10.4 Separating "spec" from "conversation"
Overview and links for this section of the guide.
On this page
Why spec and conversation get mixed (and why it hurts)
In fast iteration, you chat, brainstorm, change your mind, and refine requirements. That’s normal. The problem is when the model treats every sentence of that conversation as a binding requirement.
This creates drift:
- old constraints linger and conflict with new ones,
- the model “remembers” a casual idea as a requirement,
- you forget what was agreed and what was just brainstorming.
Separate the authoritative spec from the conversation and keep it stable.
The principle: one authoritative spec block
Maintain a single “spec block” that you treat as the source of truth. Everything else is discussion.
In practice, that means:
- you paste the spec block at the top of the task prompt,
- you update it deliberately when requirements change,
- you instruct the model to ignore earlier conversation if it conflicts with the spec block.
This is one of the strongest anti-drift tools you have.

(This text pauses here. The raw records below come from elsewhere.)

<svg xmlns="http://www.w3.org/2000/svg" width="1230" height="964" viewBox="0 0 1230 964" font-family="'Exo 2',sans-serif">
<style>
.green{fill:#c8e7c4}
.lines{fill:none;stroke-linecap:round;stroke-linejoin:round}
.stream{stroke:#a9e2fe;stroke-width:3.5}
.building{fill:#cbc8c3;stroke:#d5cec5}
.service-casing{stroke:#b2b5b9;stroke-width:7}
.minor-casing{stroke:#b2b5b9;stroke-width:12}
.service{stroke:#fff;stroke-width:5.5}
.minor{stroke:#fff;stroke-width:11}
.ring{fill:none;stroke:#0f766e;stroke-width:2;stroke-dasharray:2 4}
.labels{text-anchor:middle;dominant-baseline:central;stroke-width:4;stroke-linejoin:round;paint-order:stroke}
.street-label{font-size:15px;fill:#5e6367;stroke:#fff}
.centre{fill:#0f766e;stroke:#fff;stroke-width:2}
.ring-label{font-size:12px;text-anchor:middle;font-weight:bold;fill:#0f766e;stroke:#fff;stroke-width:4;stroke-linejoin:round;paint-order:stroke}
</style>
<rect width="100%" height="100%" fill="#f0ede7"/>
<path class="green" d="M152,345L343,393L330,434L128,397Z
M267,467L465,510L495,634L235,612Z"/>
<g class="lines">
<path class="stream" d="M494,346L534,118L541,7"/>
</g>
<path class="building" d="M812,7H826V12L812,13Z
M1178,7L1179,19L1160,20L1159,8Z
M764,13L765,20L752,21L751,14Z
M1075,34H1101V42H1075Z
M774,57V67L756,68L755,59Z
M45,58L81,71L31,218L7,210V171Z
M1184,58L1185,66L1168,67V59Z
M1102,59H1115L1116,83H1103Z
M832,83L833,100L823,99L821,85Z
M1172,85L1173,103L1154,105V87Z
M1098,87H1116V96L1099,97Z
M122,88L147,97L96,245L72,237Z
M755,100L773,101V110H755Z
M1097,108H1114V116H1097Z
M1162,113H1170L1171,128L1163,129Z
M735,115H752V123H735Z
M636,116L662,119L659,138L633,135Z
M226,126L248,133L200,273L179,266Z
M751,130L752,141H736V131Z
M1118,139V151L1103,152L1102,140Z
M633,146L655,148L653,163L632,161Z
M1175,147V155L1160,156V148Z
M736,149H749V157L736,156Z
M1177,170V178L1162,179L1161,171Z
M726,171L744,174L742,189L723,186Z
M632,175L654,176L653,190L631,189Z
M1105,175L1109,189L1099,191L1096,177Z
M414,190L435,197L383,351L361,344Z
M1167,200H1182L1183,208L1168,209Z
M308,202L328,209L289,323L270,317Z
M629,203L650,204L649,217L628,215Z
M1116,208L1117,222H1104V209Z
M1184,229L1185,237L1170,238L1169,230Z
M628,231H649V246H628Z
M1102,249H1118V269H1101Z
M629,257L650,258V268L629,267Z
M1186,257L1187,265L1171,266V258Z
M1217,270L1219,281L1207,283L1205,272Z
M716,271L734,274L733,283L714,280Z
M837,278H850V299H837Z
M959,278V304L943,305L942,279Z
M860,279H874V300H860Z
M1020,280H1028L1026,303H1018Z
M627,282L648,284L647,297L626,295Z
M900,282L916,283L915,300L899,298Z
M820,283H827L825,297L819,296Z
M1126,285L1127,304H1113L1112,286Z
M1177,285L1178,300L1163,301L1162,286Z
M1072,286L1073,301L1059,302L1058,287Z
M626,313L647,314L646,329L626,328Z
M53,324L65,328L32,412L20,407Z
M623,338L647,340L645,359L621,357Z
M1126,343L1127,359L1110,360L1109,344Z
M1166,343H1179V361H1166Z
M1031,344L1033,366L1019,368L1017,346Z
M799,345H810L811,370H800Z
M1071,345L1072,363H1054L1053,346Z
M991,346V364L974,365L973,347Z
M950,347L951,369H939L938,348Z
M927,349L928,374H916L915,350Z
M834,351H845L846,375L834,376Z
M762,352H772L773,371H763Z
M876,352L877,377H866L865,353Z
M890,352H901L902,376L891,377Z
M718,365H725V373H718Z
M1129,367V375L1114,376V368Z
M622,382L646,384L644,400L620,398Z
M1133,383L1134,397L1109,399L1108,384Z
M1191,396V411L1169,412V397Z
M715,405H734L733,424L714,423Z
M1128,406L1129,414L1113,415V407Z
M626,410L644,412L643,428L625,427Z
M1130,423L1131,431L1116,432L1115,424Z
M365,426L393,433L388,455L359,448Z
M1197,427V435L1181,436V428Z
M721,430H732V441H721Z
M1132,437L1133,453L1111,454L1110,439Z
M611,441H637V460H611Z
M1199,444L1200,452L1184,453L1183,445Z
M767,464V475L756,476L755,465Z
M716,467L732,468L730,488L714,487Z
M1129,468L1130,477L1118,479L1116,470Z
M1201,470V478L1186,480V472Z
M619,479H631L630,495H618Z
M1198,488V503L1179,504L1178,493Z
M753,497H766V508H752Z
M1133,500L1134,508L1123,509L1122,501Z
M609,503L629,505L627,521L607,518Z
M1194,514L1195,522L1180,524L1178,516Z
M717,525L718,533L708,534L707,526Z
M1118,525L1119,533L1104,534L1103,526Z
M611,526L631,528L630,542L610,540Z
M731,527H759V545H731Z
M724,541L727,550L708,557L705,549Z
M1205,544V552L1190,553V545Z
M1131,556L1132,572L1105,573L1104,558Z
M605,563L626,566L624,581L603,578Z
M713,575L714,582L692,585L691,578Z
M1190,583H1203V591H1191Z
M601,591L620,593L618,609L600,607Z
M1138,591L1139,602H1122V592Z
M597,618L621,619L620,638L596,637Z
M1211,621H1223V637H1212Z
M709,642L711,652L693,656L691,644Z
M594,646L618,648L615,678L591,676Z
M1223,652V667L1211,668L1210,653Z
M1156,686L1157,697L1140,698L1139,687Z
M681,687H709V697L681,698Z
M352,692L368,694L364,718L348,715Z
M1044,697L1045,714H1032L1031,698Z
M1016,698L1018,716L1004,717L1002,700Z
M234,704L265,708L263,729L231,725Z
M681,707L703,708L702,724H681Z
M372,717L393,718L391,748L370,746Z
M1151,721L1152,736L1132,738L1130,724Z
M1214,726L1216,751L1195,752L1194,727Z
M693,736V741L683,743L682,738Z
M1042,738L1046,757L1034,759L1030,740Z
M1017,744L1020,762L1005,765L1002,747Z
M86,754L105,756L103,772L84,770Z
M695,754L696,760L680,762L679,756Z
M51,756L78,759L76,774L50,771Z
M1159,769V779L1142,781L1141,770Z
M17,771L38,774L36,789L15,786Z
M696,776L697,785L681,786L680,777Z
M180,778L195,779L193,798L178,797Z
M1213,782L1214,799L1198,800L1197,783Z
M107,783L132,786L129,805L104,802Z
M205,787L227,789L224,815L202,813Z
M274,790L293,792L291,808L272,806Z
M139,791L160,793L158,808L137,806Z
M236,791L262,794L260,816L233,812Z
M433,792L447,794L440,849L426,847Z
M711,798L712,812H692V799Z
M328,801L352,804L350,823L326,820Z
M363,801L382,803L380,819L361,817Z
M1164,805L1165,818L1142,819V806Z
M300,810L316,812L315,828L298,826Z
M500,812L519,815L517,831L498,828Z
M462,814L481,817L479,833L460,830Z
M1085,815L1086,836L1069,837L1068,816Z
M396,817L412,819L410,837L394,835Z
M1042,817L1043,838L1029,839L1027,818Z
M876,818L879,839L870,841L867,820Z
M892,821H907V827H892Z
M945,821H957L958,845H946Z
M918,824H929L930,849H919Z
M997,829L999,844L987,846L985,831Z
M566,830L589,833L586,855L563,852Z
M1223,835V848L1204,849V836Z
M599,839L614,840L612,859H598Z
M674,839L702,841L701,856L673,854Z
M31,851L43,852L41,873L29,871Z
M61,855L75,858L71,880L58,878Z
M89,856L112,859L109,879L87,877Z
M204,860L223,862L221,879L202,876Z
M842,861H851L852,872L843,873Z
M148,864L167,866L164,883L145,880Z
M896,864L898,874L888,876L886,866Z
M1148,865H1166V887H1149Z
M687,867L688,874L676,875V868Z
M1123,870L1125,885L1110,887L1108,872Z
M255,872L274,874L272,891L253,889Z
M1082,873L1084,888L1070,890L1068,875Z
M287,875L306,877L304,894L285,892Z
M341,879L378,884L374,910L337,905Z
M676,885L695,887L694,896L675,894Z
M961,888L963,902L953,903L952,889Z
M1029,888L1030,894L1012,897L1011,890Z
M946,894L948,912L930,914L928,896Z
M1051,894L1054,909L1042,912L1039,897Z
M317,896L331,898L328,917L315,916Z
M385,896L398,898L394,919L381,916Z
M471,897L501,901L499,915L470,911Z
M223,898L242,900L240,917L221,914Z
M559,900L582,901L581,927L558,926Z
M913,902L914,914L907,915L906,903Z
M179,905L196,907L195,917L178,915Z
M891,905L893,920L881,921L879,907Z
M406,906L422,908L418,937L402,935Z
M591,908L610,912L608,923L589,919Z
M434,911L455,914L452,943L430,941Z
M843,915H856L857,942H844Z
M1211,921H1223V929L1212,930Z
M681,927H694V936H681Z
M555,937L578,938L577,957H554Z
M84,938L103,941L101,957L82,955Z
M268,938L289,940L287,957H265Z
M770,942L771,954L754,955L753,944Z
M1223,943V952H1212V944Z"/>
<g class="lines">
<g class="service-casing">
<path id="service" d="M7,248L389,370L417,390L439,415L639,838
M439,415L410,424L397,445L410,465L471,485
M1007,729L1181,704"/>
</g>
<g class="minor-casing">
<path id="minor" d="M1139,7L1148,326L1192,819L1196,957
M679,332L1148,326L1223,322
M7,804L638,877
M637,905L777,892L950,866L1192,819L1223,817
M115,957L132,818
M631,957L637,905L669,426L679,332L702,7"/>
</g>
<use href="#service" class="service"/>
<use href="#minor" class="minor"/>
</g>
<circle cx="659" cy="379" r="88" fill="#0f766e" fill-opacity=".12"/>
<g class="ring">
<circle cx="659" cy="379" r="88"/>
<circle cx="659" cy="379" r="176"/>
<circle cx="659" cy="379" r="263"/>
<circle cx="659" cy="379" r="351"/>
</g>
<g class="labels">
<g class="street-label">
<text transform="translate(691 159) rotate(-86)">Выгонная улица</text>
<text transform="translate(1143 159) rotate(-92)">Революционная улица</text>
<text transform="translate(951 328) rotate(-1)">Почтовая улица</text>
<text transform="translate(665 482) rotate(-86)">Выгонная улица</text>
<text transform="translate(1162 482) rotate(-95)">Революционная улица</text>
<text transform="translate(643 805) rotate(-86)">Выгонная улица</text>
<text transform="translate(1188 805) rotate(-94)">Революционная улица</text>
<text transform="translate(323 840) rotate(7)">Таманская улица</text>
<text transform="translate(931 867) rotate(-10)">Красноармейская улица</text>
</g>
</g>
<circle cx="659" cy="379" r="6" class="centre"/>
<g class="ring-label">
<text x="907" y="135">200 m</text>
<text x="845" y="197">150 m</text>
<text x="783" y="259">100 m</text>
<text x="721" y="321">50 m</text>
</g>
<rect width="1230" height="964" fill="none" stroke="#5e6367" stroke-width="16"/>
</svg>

It keeps the loop fast and prevents instruction accumulation.
A reusable spec block template
SPEC (authoritative)
Goal:
[One sentence.]
Constraints:
- Language/runtime: [...]
- Dependencies: allowed [...], forbidden [...]
- Files in scope: [...]
- Non-scope: [...]
- Style: [...]
- Safety: no secrets; no unsafe dynamic execution; safe logging
Acceptance criteria:
- [...]
Output requirements:
- For code changes: diff-only
- Keep diffs small; plan first for non-trivial tasks
END SPEC
Then you add a separate section for conversation notes if needed:
NOTES (non-authoritative)
- [brainstorming ideas]
- [optional future work]
- [questions]
How to iterate without drifting
When you iterate:
- Update the spec block first (if requirements changed).
- Ask the model to restate assumptions and confirm constraints.
- Ask for a plan, then implement in small diffs.
- Run verification and paste evidence back.
This keeps iteration fast because each loop starts from an aligned, compact state.
Handoffs and context resets
When switching models or restarting a session, the spec block becomes your handoff packet. Paste:
- the spec block,
- the minimal relevant code slice,
- the current failing output (if debugging).
This avoids re-pasting entire chat history and prevents confusion.
Chat history is messy. Specs are crisp. Keep them separate.